So recently we had a SaaS buying experience that led to a No that is very common but many don’t realize is there, or at least is there that much:
A SaaS Pricing Gap
We went to buy Riverside, a podcasting tool, after years of being on Zoom. We wanted to move to Riverside, it’s the gold standard, but we needed to gain confidence it would work for us 100%. Plus, we already paid for Zoom. So there was no incremental cost for using it for our podcast.
We started off on the Paid single seat version at $15, and quickly upgraded to Pro at $24. So far, so good.
Then we wanted to have 2 accounts, and that’s where it went off the rails. At least for us.
2 seats is $500/month.

Now you can see what happened. Of course, we could just buy 2 individual seats for $24/month each. It to have them linked we needed to go to a Business plan at $500/month, prepaid, so $6000 up front.
We passed. (At least for a while, until later we found out a way to use just 2 seats linked).

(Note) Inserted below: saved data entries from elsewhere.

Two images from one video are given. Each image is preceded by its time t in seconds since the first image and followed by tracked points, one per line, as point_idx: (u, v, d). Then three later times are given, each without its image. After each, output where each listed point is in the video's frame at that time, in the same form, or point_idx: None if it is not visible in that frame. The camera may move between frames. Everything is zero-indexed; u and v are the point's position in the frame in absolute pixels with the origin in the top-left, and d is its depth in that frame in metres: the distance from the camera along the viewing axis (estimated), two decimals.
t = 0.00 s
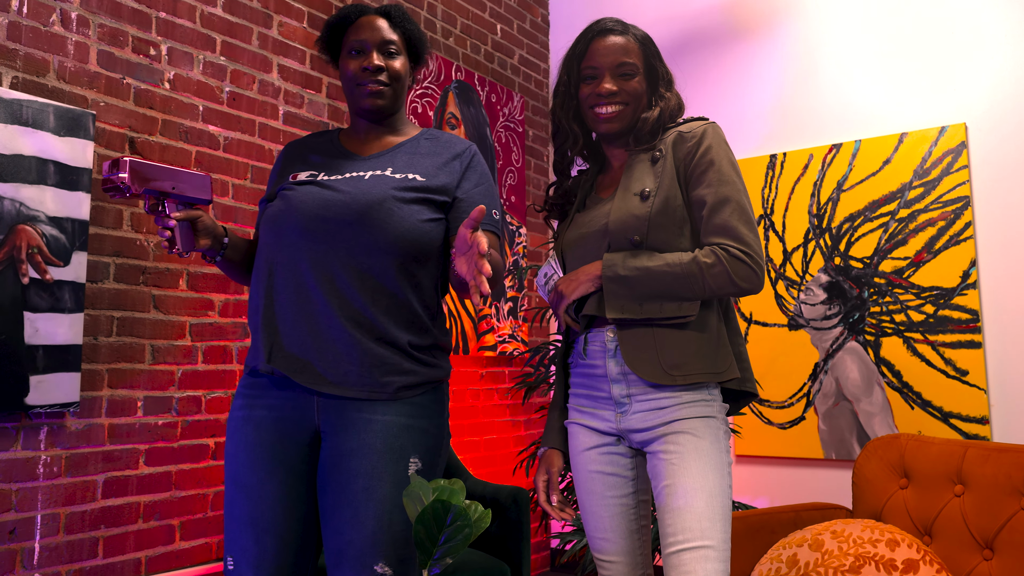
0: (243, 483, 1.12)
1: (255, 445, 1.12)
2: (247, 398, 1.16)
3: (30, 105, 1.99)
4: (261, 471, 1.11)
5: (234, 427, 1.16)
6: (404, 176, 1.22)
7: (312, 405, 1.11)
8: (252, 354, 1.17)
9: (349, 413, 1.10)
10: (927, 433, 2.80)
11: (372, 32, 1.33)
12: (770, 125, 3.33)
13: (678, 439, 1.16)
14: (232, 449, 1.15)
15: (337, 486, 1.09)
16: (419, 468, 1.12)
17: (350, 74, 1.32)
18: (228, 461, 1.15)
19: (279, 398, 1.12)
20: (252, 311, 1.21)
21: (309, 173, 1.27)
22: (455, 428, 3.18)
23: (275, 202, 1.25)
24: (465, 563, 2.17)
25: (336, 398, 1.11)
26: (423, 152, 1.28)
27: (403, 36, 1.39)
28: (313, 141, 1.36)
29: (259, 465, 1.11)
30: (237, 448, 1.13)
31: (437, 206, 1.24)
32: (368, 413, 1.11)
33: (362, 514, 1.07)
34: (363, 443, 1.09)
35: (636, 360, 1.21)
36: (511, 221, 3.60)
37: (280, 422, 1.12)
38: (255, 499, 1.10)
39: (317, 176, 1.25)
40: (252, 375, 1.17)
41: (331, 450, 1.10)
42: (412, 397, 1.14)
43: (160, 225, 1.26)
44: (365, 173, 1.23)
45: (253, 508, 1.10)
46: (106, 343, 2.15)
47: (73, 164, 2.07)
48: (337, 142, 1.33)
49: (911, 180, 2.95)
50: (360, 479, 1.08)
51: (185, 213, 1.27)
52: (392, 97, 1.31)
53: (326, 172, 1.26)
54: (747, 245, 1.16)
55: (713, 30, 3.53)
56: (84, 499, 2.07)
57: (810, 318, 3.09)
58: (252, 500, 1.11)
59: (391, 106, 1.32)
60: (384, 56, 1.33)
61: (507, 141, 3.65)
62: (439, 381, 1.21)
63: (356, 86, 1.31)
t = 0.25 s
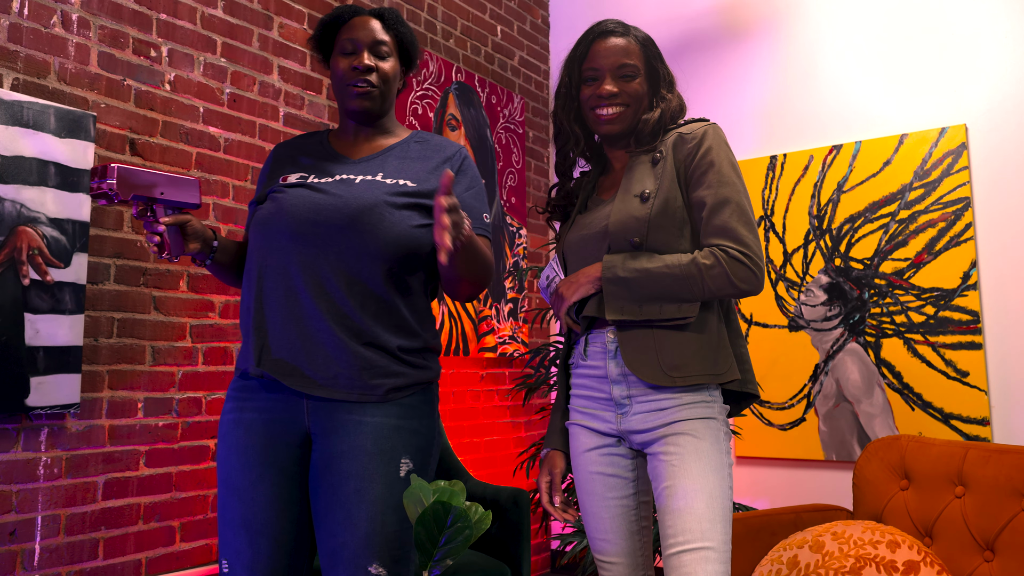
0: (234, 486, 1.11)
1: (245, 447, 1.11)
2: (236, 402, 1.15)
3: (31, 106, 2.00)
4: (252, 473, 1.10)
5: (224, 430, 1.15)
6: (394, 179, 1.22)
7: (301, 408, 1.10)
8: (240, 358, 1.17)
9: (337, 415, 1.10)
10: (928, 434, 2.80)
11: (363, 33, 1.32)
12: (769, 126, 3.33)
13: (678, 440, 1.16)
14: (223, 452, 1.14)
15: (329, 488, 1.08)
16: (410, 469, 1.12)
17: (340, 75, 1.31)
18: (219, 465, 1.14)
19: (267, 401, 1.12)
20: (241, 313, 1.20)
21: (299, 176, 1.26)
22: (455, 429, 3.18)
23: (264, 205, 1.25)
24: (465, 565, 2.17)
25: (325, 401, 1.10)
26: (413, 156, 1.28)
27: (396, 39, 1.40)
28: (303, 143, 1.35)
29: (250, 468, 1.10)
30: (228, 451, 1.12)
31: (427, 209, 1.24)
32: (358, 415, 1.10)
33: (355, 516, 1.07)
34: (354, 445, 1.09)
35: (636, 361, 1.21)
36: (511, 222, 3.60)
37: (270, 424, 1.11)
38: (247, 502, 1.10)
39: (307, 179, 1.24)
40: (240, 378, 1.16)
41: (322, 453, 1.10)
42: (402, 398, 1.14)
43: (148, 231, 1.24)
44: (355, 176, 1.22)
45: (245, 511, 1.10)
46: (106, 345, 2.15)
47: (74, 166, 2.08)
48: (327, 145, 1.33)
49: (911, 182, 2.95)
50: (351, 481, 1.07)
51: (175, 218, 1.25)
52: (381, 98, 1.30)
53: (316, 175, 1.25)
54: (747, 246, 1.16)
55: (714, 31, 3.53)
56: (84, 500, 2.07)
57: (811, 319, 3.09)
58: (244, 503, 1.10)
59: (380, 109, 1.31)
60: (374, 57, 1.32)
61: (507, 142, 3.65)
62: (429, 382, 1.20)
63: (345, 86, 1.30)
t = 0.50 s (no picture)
0: (216, 493, 1.05)
1: (225, 453, 1.05)
2: (213, 407, 1.09)
3: (32, 109, 2.00)
4: (234, 478, 1.04)
5: (202, 436, 1.08)
6: (375, 183, 1.18)
7: (281, 409, 1.05)
8: (216, 360, 1.11)
9: (319, 419, 1.05)
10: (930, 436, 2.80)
11: (358, 40, 1.31)
12: (770, 128, 3.33)
13: (682, 442, 1.16)
14: (204, 460, 1.08)
15: (312, 491, 1.03)
16: (394, 470, 1.07)
17: (330, 78, 1.29)
18: (199, 473, 1.08)
19: (246, 403, 1.06)
20: (217, 315, 1.15)
21: (278, 177, 1.21)
22: (456, 431, 3.18)
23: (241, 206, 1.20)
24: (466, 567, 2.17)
25: (308, 401, 1.05)
26: (391, 161, 1.24)
27: (387, 53, 1.40)
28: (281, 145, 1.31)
29: (232, 472, 1.05)
30: (207, 458, 1.07)
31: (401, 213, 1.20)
32: (339, 418, 1.05)
33: (342, 518, 1.02)
34: (336, 447, 1.04)
35: (640, 363, 1.21)
36: (512, 224, 3.60)
37: (251, 430, 1.05)
38: (232, 507, 1.04)
39: (286, 181, 1.20)
40: (218, 379, 1.11)
41: (304, 456, 1.04)
42: (380, 399, 1.09)
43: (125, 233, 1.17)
44: (334, 178, 1.18)
45: (231, 516, 1.04)
46: (108, 347, 2.15)
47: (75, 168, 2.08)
48: (303, 147, 1.29)
49: (913, 184, 2.95)
50: (336, 484, 1.02)
51: (150, 219, 1.16)
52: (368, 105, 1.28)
53: (294, 176, 1.21)
54: (753, 250, 1.16)
55: (714, 33, 3.53)
56: (86, 503, 2.08)
57: (812, 321, 3.09)
58: (228, 508, 1.04)
59: (365, 116, 1.29)
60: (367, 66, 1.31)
61: (508, 144, 3.65)
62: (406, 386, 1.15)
63: (334, 88, 1.28)
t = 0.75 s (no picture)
0: (190, 498, 1.06)
1: (198, 458, 1.06)
2: (182, 413, 1.09)
3: (36, 113, 2.01)
4: (209, 482, 1.05)
5: (173, 443, 1.09)
6: (345, 198, 1.22)
7: (253, 413, 1.07)
8: (181, 366, 1.11)
9: (291, 421, 1.08)
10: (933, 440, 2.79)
11: (327, 56, 1.32)
12: (772, 131, 3.33)
13: (686, 446, 1.15)
14: (175, 467, 1.08)
15: (285, 494, 1.05)
16: (366, 470, 1.12)
17: (300, 93, 1.31)
18: (173, 479, 1.08)
19: (217, 408, 1.07)
20: (181, 319, 1.16)
21: (248, 187, 1.22)
22: (459, 434, 3.18)
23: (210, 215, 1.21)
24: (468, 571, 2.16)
25: (280, 405, 1.08)
26: (360, 175, 1.28)
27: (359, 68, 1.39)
28: (246, 152, 1.31)
29: (207, 477, 1.05)
30: (180, 464, 1.07)
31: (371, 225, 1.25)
32: (311, 420, 1.09)
33: (316, 519, 1.05)
34: (309, 449, 1.07)
35: (645, 366, 1.21)
36: (514, 228, 3.60)
37: (222, 434, 1.06)
38: (207, 511, 1.05)
39: (256, 191, 1.21)
40: (184, 386, 1.11)
41: (275, 459, 1.07)
42: (349, 403, 1.13)
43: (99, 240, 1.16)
44: (306, 192, 1.21)
45: (207, 520, 1.04)
46: (111, 350, 2.15)
47: (78, 172, 2.08)
48: (272, 155, 1.30)
49: (916, 186, 2.94)
50: (309, 485, 1.05)
51: (127, 224, 1.16)
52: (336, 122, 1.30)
53: (264, 187, 1.22)
54: (758, 254, 1.16)
55: (717, 36, 3.53)
56: (89, 505, 2.08)
57: (815, 324, 3.08)
58: (204, 512, 1.05)
59: (333, 133, 1.31)
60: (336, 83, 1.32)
61: (511, 148, 3.65)
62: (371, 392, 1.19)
63: (301, 106, 1.30)
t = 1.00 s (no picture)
0: (178, 500, 1.12)
1: (184, 460, 1.12)
2: (165, 417, 1.15)
3: (42, 116, 2.02)
4: (196, 484, 1.11)
5: (158, 447, 1.15)
6: (330, 205, 1.32)
7: (237, 412, 1.14)
8: (165, 365, 1.18)
9: (274, 419, 1.15)
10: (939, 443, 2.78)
11: (311, 68, 1.45)
12: (775, 133, 3.33)
13: (690, 449, 1.15)
14: (161, 470, 1.14)
15: (269, 490, 1.13)
16: (349, 466, 1.21)
17: (284, 101, 1.43)
18: (159, 481, 1.15)
19: (203, 409, 1.14)
20: (165, 321, 1.22)
21: (233, 190, 1.31)
22: (463, 437, 3.18)
23: (197, 216, 1.28)
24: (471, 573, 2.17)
25: (264, 404, 1.15)
26: (343, 183, 1.39)
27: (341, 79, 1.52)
28: (230, 157, 1.40)
29: (194, 478, 1.12)
30: (167, 467, 1.13)
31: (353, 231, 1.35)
32: (296, 418, 1.17)
33: (302, 516, 1.13)
34: (293, 447, 1.15)
35: (648, 370, 1.20)
36: (518, 230, 3.60)
37: (206, 435, 1.13)
38: (196, 511, 1.11)
39: (242, 194, 1.30)
40: (166, 386, 1.17)
41: (259, 457, 1.14)
42: (332, 401, 1.22)
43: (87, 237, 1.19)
44: (292, 198, 1.31)
45: (196, 520, 1.11)
46: (116, 352, 2.16)
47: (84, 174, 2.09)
48: (256, 162, 1.40)
49: (920, 188, 2.94)
50: (294, 482, 1.13)
51: (115, 223, 1.20)
52: (318, 131, 1.42)
53: (250, 191, 1.31)
54: (762, 257, 1.15)
55: (721, 38, 3.53)
56: (94, 507, 2.09)
57: (820, 326, 3.07)
58: (193, 514, 1.11)
59: (315, 141, 1.42)
60: (319, 93, 1.45)
61: (514, 150, 3.65)
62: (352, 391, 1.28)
63: (286, 113, 1.41)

But we certainly would have bought multiple seats at a price in-between $29 and $500 a month. Does it matter to them they lost the account, at least at first? It might not have mattered to the sales team. But did they know they lost the customer due to this pricing gap?
I bet they never knew.
Now the reason for a “Pricing Gap” is almost always the pricing where you “Contact Sales”.
$5,000 a year is about the minimum most sales teams want to engage. In fact, your sales team may inadvertently create your “pricing gap” by pushing you to focus your “Business” edition on one they can profitably sell. I get it and have lived it.
But is the gap worth it? The lost sales in between self-serve and Contact Me / Sales?
Maybe. Just be aware of it. This is especially common in developer-focused products. The basic versions are often Free, and then the limited usage is often dirt cheap. But then as you scale, many APIs start to get a lot more expensive. Not always in per API call used, but in the aggregate. So many developer-focused apps have a Pricing Gap, and figured out how to close it as a big deal.
I remember back in the day I was the first U.S. investor in Algolia, a search API at $200m+ ARR. The basic versions was incredibly cheap, and then there was as real pricing gap between the Enterprise version and the basic usage. When they finally closed it with an edition in between, revenue went up about 15%. At least for a while.
Just understand if you have a Pricing Gap, and do a little investigation. What if you filled it? Even a 5% revenue boost could be a big deal.